I don't have any way to take a pic right now, but the Sergio Lub magnetic bracelets ($69+) are very good

Hombre said he paid about $50 for mine with some haggling, and that was a couple of years ago.


----------



## Grace (Apr 28, 2011)

It's been 10 days since I started the Nutra Joint gelatin. I HAVE noticed an improvement. My feet are not as painful, my left thumb can be used and I actually could move around with ease. It said one feels the effects after 2 weeks. Each day, I have less joint pain.


----------



## Grace (Apr 28, 2011)

Oh, and the nightly "wash" of ACV mixed with water has done wonders for rashy areas. My dog is not suffering any more either because I wipe down his back with a drippy washcloth in the same mixture. He no longer needs the baby benadryl.  I also no longer have dry scalp. The vinegar smell is strong when I rinse my hair but as soon as it is dry, there is no odor of it. And my hair is soft and fluffy.


----------



## Grace (Apr 28, 2011)

I really like this one, but ouch on the price.

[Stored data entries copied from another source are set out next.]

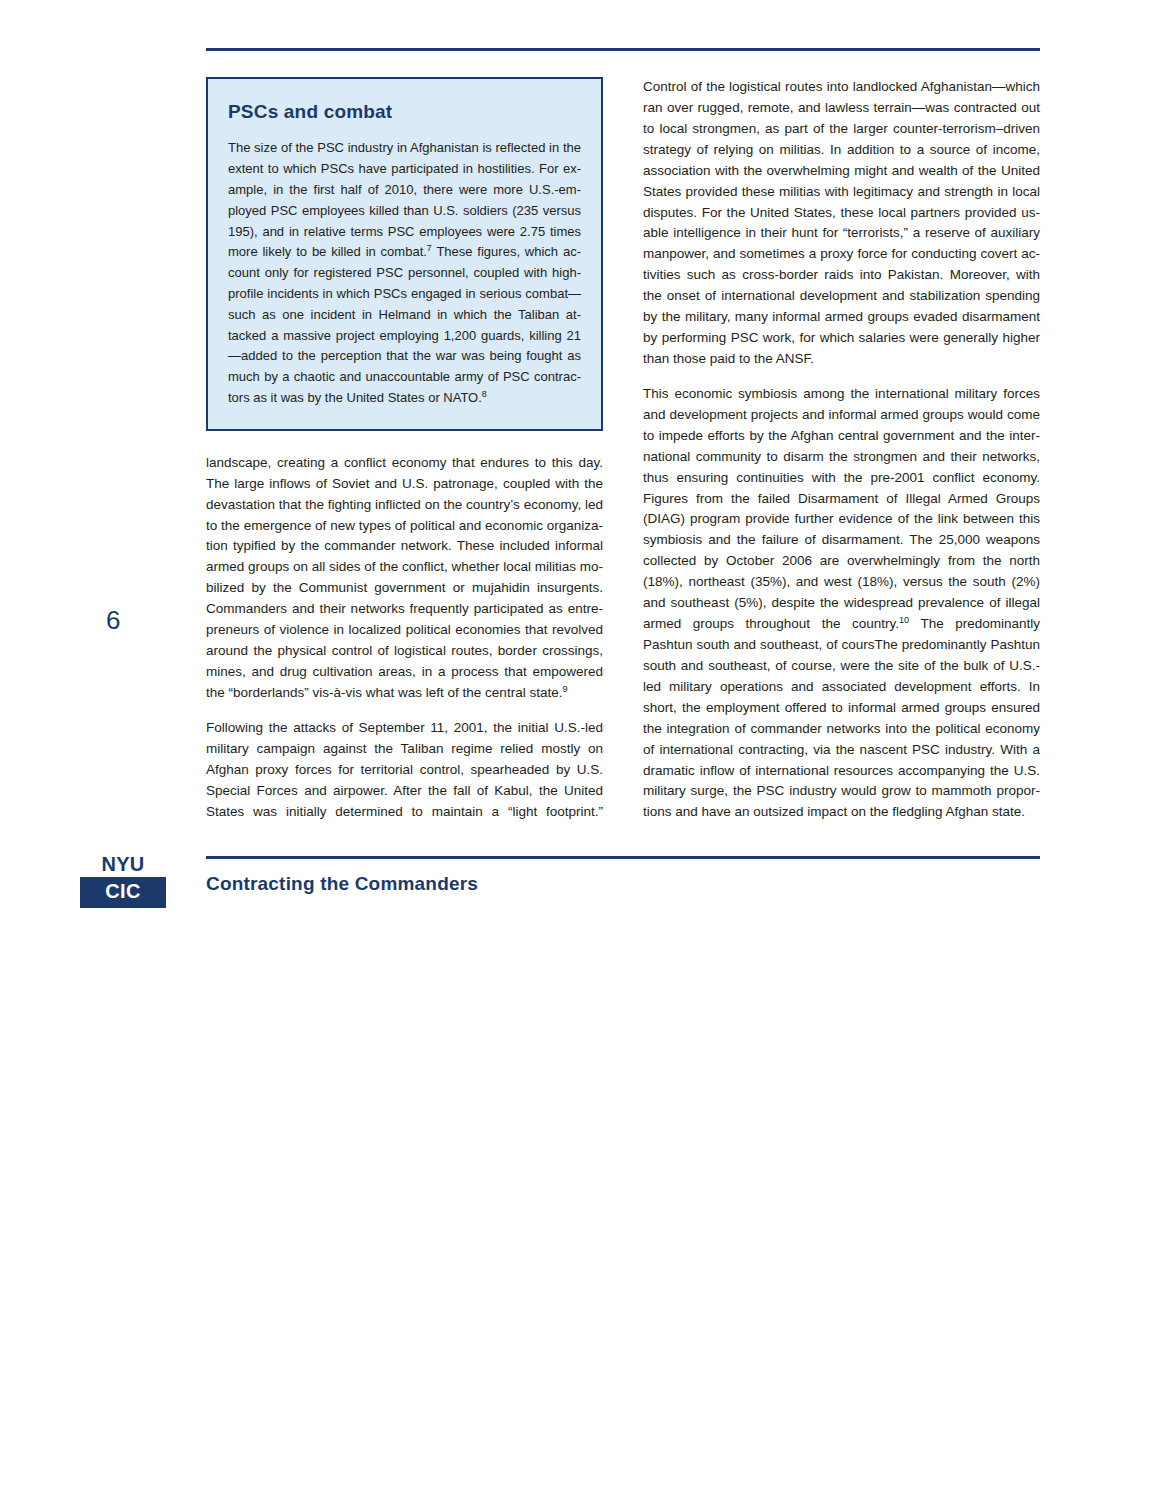6
NYU CIC
PSCs and combat
The size of the PSC industry in Afghanistan is reflected in the extent to which PSCs have participated in hostilities. For example, in the first half of 2010, there were more U.S.-employed PSC employees killed than U.S. soldiers (235 versus 195), and in relative terms PSC employees were 2.75 times more likely to be killed in combat.7 These figures, which account only for registered PSC personnel, coupled with high-profile incidents in which PSCs engaged in serious combat—such as one incident in Helmand in which the Taliban attacked a massive project employing 1,200 guards, killing 21—added to the perception that the war was being fought as much by a chaotic and unaccountable army of PSC contractors as it was by the United States or NATO.8
landscape, creating a conflict economy that endures to this day. The large inflows of Soviet and U.S. patronage, coupled with the devastation that the fighting inflicted on the country’s economy, led to the emergence of new types of political and economic organization typified by the commander network. These included informal armed groups on all sides of the conflict, whether local militias mobilized by the Communist government or mujahidin insurgents. Commanders and their networks frequently participated as entrepreneurs of violence in localized political economies that revolved around the physical control of logistical routes, border crossings, mines, and drug cultivation areas, in a process that empowered the “borderlands” vis-à-vis what was left of the central state.9
Following the attacks of September 11, 2001, the initial U.S.-led military campaign against the Taliban regime relied mostly on Afghan proxy forces for territorial control, spearheaded by U.S. Special Forces and airpower. After the fall of Kabul, the United States was initially determined to maintain a “light footprint.” Control of the logistical routes into landlocked Afghanistan—which ran over rugged, remote, and lawless terrain—was contracted out to local strongmen, as part of the larger counter-terrorism–driven strategy of relying on militias. In addition to a source of income, association with the overwhelming might and wealth of the United States provided these militias with legitimacy and strength in local disputes. For the United States, these local partners provided usable intelligence in their hunt for “terrorists,” a reserve of auxiliary manpower, and sometimes a proxy force for conducting covert activities such as cross-border raids into Pakistan. Moreover, with the onset of international development and stabilization spending by the military, many informal armed groups evaded disarmament by performing PSC work, for which salaries were generally higher than those paid to the ANSF.
This economic symbiosis among the international military forces and development projects and informal armed groups would come to impede efforts by the Afghan central government and the international community to disarm the strongmen and their networks, thus ensuring continuities with the pre-2001 conflict economy. Figures from the failed Disarmament of Illegal Armed Groups (DIAG) program provide further evidence of the link between this symbiosis and the failure of disarmament. The 25,000 weapons collected by October 2006 are overwhelmingly from the north (18%), northeast (35%), and west (18%), versus the south (2%) and southeast (5%), despite the widespread prevalence of illegal armed groups throughout the country.10 The predominantly Pashtun south and southeast, of coursThe predominantly Pashtun south and southeast, of course, were the site of the bulk of U.S.-led military operations and associated development efforts. In short, the employment offered to informal armed groups ensured the integration of commander networks into the political economy of international contracting, via the nascent PSC industry. With a dramatic inflow of international resources accompanying the U.S. military surge, the PSC industry would grow to mammoth proportions and have an outsized impact on the fledgling Afghan state.
Contracting the Commanders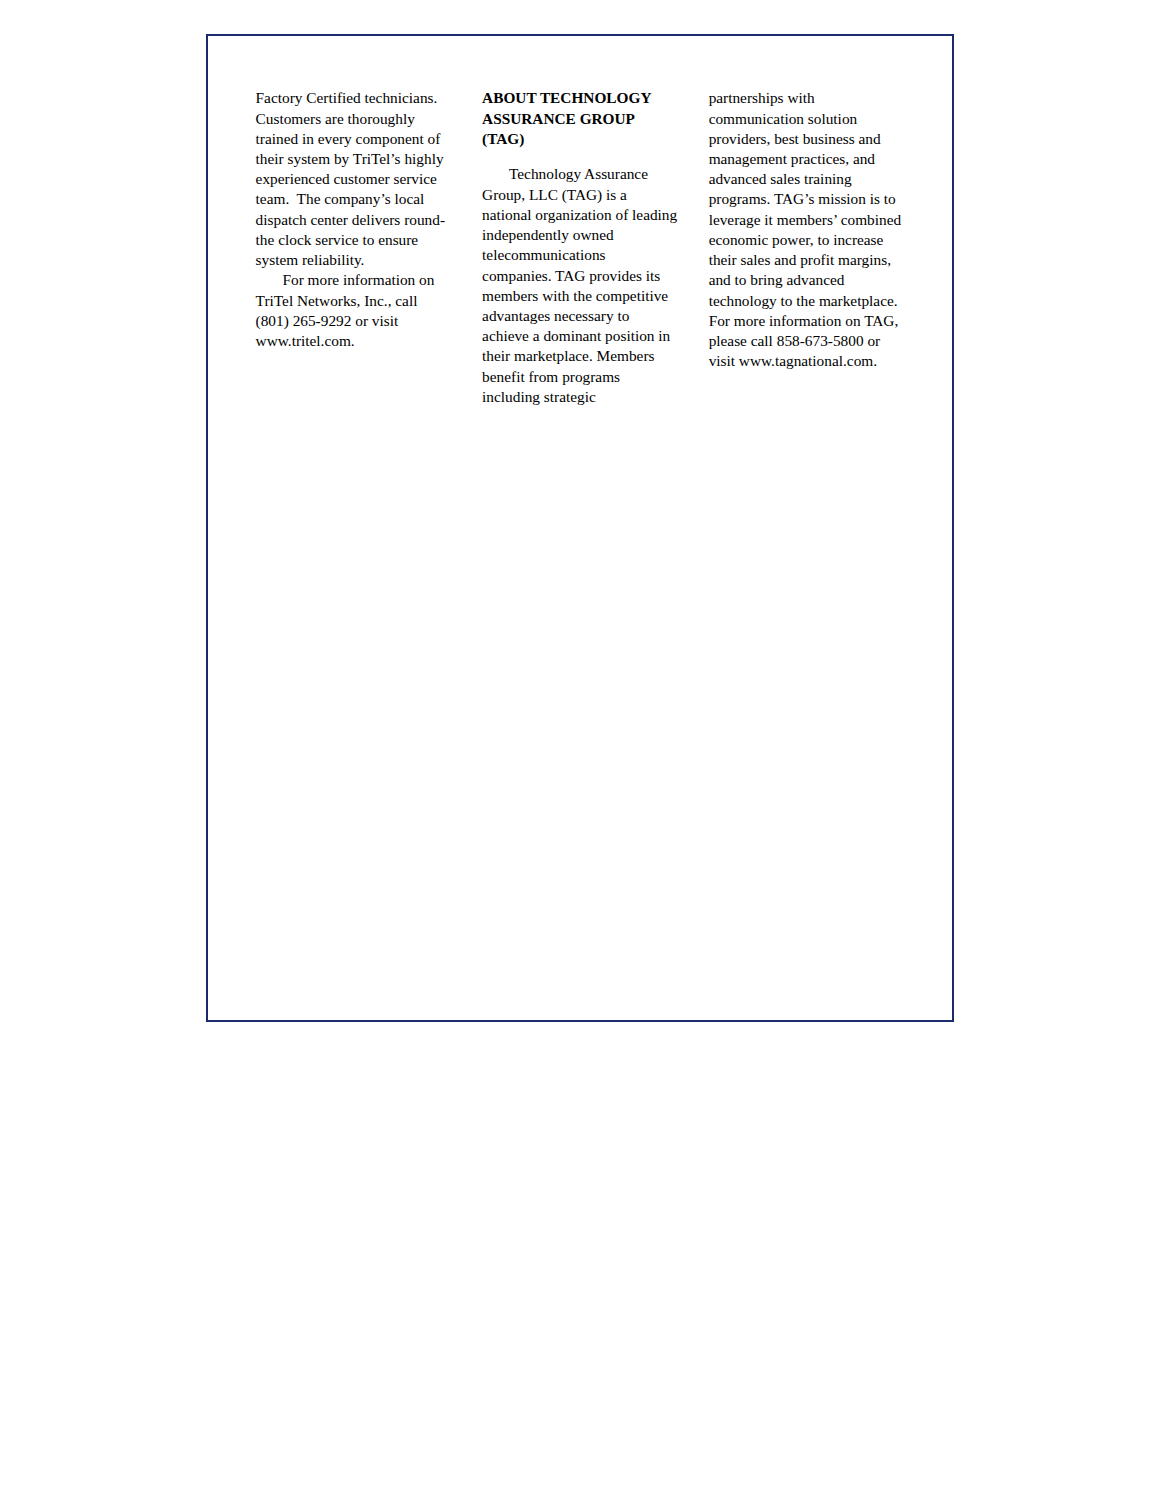Factory Certified technicians. Customers are thoroughly trained in every component of their system by TriTel’s highly experienced customer service team. The company’s local dispatch center delivers round-the clock service to ensure system reliability.
For more information on TriTel Networks, Inc., call (801) 265-9292 or visit www.tritel.com.
ABOUT TECHNOLOGY ASSURANCE GROUP (TAG)
Technology Assurance Group, LLC (TAG) is a national organization of leading independently owned telecommunications companies. TAG provides its members with the competitive advantages necessary to achieve a dominant position in their marketplace. Members benefit from programs including strategic
partnerships with communication solution providers, best business and management practices, and advanced sales training programs. TAG’s mission is to leverage it members’ combined economic power, to increase their sales and profit margins, and to bring advanced technology to the marketplace. For more information on TAG, please call 858-673-5800 or visit www.tagnational.com.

I wonder if the width makes any difference?


----------



## Grace (Apr 28, 2011)

Is it the copper that is supposed to help...or the use of magnets...or both?


----------



## Foxfyre (Apr 28, 2011)

Grace said:


> Is it the copper that is supposed to help...or the use of magnets...or both?



According to the gal who sold me mine, both have an effect.  Again I dunno.  I just know it works.  My bracelet is very similar to the one you pictured, a strand of copper braided with sterling silver and does include the magnets.  It has more copper than silver I think but the silver is just for looks.   I don't think the width has much to do with it.  Mine is about 1/4" thick.


----------



## Grace (Apr 28, 2011)

I do love silver. Sold all my gold long ago. When my hair went gray, I dumped all my yellow gold and went white gold and silver.
I'll see if I can dredge up some bucks from selling some silver bracelets I have. Got two gorgeous ones but...I don't wear jewelry any more so I don't need them. If I can get 50 bucks for them, I will probably order the one pictured above. I like it.


----------



## trams (Apr 28, 2011)

I have Chronic Gouty Arthritis. It is horrible.


----------



## Grace (May 3, 2011)

Been sick due to SIL poisoning me with her food but better today. Stomach still a bit queasy, and I had not taken the Knox Gelatin Nutra Joint for 2 days, so yesterday was pretty bad with RA flareup on top of of the nausea. But, I drank some last night anyway, and today...it's in remission. Light soreness but I am not hobbling around.

Again, no clue if this stuff is a miracle cure doctors don't want known about or if it is just a placebo. But when I don't drink it, I can feel the difference.

Stuff to do today! I do what I can when it's in remission, so I'm taking advantage of it!


----------



## Grace (May 3, 2011)

trams said:


> I have Chronic Gouty Arthritis. It is horrible.



Google Gout Arthritis. Apple Cider Vinegar is supposed to help that because it lowers the acidity which causes gout?
Read up on it. Might find a home remedy cure. If I run across one, I'll post it here.


----------



## AllieBaba (May 3, 2011)

Mine has been better over the last two days....hopefully I'll have a little break now.


----------



## Foxfyre (May 3, 2011)

trams said:


> I have Chronic Gouty Arthritis. It is horrible.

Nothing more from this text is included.